Souvenir buying is all about keeping a memory locked inside a small item that could last forever, which is why keychains, huge replicas and even t-shirts with prints of "I love (insert place name here)" are never the best options. Morocco is the land of beautiful dunes, Islamic architecture and culture, and the land of some amazing souvenirs and products unavailable everywhere else -- and these five take the cake for travelers.

If not shirts and even some flimsy form of clothing with prints describing Morocco, it is likely Berber weaves that travelers should take home with them as souvenirs. These beautiful rags used in most Moroccan homes -- still inspired by the cultural patterns used by traditional weavers -- best describe the feel and look of Morocco itself.

According to Conde Nast Traveler, Argan Oil is expensive for a reason -- Morocco is the only one to export the best. The Argan tree growing in Morocco is government-protected as it is a primary export industry. Argan oil is great as a moisturizer and is an all-around traditional remedy for inflammations. Conde Nast Traveler said it can be used for cooking too.

Traditional clothing describes a country's culture effectively -- but they can be expensive. Not that traveler should often wear them but a discreet but effectively memorable home addition could be a Babouche. These shoes for both males and females go hand in hand with Berber weave designs in beauty and in exuding Moroccan tradition and culture.
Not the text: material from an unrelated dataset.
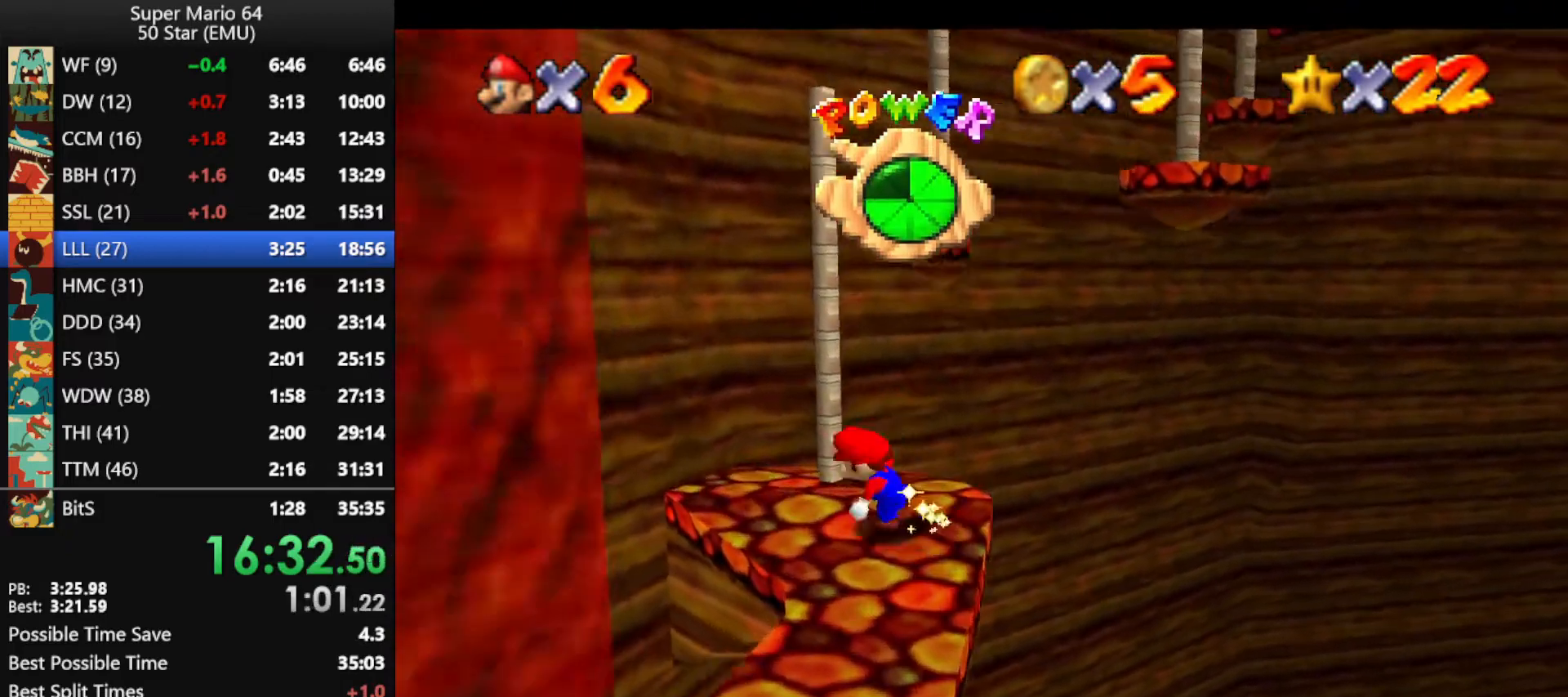
{"buttons": ["A", "B"], "left_stick": "up-right", "events": [[67, "left_stick", "right"], [133, "left_stick", "up-right"], [367, "A", "down"], [367, "B", "down"]]}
Aside from beauty-inducing argan oil, The Culture Trip recommends bringing home some specialized artisanal soaps. Made from natural Moroccan ingredients, traditional Moroccan soapmakers introduce jasmine and blossom water according to the travel tips website. It also said the artisanal soaps could contain argan oil as well. Save these for your giveaways

Lastly, Moroccan spices smell and taste like nothing else anywhere -- and travelers get to take this home. These souvenirs make for great giveaways but they are also great for travelers with gastronomic talent intending to replicate some amazing Moroccan dishes. In Medinas, they seem expensive, but a little haggling goes a long way.